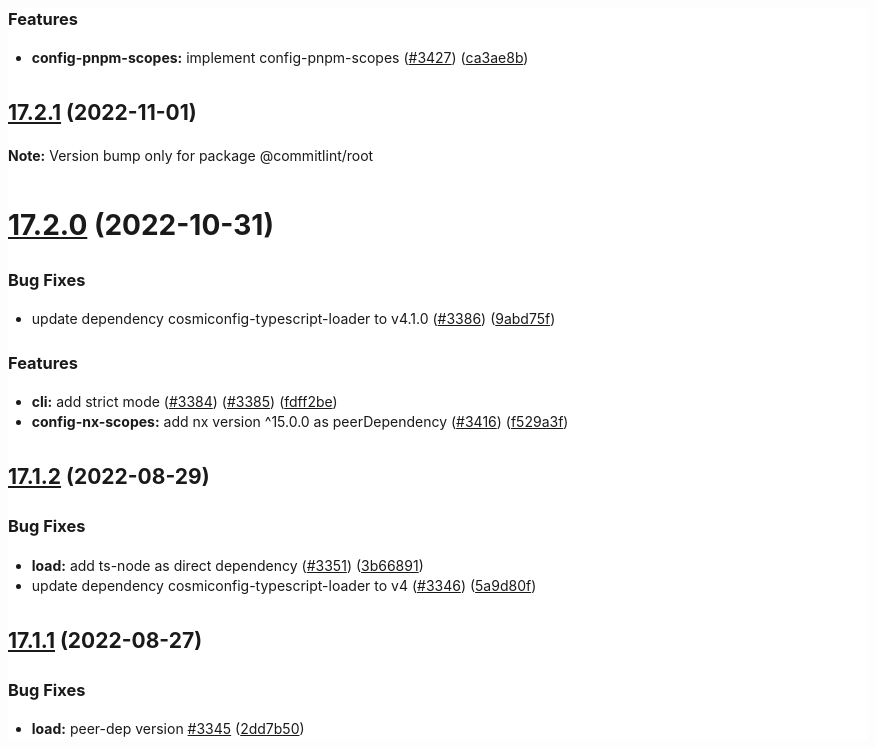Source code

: ### Features

- **config-pnpm-scopes:** implement config-pnpm-scopes ([#3427](https://github.com/conventional-changelog/commitlint/issues/3427)) ([ca3ae8b](https://github.com/conventional-changelog/commitlint/commit/ca3ae8b14271c62910d228a622bec20b1be8ed63))

## [17.2.1](https://github.com/conventional-changelog/commitlint/compare/v17.2.0...v17.2.1) (2022-11-01)

**Note:** Version bump only for package @commitlint/root

# [17.2.0](https://github.com/conventional-changelog/commitlint/compare/v17.1.2...v17.2.0) (2022-10-31)

### Bug Fixes

- update dependency cosmiconfig-typescript-loader to v4.1.0 ([#3386](https://github.com/conventional-changelog/commitlint/issues/3386)) ([9abd75f](https://github.com/conventional-changelog/commitlint/commit/9abd75f83df6e5187b75a63200c5b68100a1cd6e))

### Features

- **cli:** add strict mode ([#3384](https://github.com/conventional-changelog/commitlint/issues/3384)) ([#3385](https://github.com/conventional-changelog/commitlint/issues/3385)) ([fdff2be](https://github.com/conventional-changelog/commitlint/commit/fdff2bee2d688698555de1cab904d0f5038075b1))
- **config-nx-scopes:** add nx version ^15.0.0 as peerDependency ([#3416](https://github.com/conventional-changelog/commitlint/issues/3416)) ([f529a3f](https://github.com/conventional-changelog/commitlint/commit/f529a3f58e03d633bbd3949d397a38d9c993579b))

## [17.1.2](https://github.com/conventional-changelog/commitlint/compare/v17.1.1...v17.1.2) (2022-08-29)

### Bug Fixes

- **load:** add ts-node as direct dependency ([#3351](https://github.com/conventional-changelog/commitlint/issues/3351)) ([3b66891](https://github.com/conventional-changelog/commitlint/commit/3b668911d8f9fd93e0f613842d5c0b7c3f24360a))
- update dependency cosmiconfig-typescript-loader to v4 ([#3346](https://github.com/conventional-changelog/commitlint/issues/3346)) ([5a9d80f](https://github.com/conventional-changelog/commitlint/commit/5a9d80fba352deae1c2855792be4f8458a973431))

## [17.1.1](https://github.com/conventional-changelog/commitlint/compare/v17.1.0...v17.1.1) (2022-08-27)

### Bug Fixes

- **load:** peer-dep version [#3345](https://github.com/conventional-changelog/commitlint/issues/3345) ([2dd7b50](https://github.com/conventional-changelog/commitlint/commit/2dd7b50c983e2720ad25c368e5a0f13b80ab7927))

EXERCISE AIM:
Return every record exactly. Pictures stay out.

FINAL ANSWER:
Source code

: ### Features

- **config-pnpm-scopes:** implement config-pnpm-scopes ([#3427](https://github.com/conventional-changelog/commitlint/issues/3427)) ([ca3ae8b](https://github.com/conventional-changelog/commitlint/commit/ca3ae8b14271c62910d228a622bec20b1be8ed63))

## [17.2.1](https://github.com/conventional-changelog/commitlint/compare/v17.2.0...v17.2.1) (2022-11-01)

**Note:** Version bump only for package @commitlint/root

# [17.2.0](https://github.com/conventional-changelog/commitlint/compare/v17.1.2...v17.2.0) (2022-10-31)

### Bug Fixes

- update dependency cosmiconfig-typescript-loader to v4.1.0 ([#3386](https://github.com/conventional-changelog/commitlint/issues/3386)) ([9abd75f](https://github.com/conventional-changelog/commitlint/commit/9abd75f83df6e5187b75a63200c5b68100a1cd6e))

### Features

- **cli:** add strict mode ([#3384](https://github.com/conventional-changelog/commitlint/issues/3384)) ([#3385](https://github.com/conventional-changelog/commitlint/issues/3385)) ([fdff2be](https://github.com/conventional-changelog/commitlint/commit/fdff2bee2d688698555de1cab904d0f5038075b1))
- **config-nx-scopes:** add nx version ^15.0.0 as peerDependency ([#3416](https://github.com/conventional-changelog/commitlint/issues/3416)) ([f529a3f](https://github.com/conventional-changelog/commitlint/commit/f529a3f58e03d633bbd3949d397a38d9c993579b))

## [17.1.2](https://github.com/conventional-changelog/commitlint/compare/v17.1.1...v17.1.2) (2022-08-29)

### Bug Fixes

- **load:** add ts-node as direct dependency ([#3351](https://github.com/conventional-changelog/commitlint/issues/3351)) ([3b66891](https://github.com/conventional-changelog/commitlint/commit/3b668911d8f9fd93e0f613842d5c0b7c3f24360a))
- update dependency cosmiconfig-typescript-loader to v4 ([#3346](https://github.com/conventional-changelog/commitlint/issues/3346)) ([5a9d80f](https://github.com/conventional-changelog/commitlint/commit/5a9d80fba352deae1c2855792be4f8458a973431))

## [17.1.1](https://github.com/conventional-changelog/commitlint/compare/v17.1.0...v17.1.1) (2022-08-27)

### Bug Fixes

- **load:** peer-dep version [#3345](https://github.com/conventional-changelog/commitlint/issues/3345) ([2dd7b50](https://github.com/conventional-changelog/commitlint/commit/2dd7b50c983e2720ad25c368e5a0f13b80ab7927))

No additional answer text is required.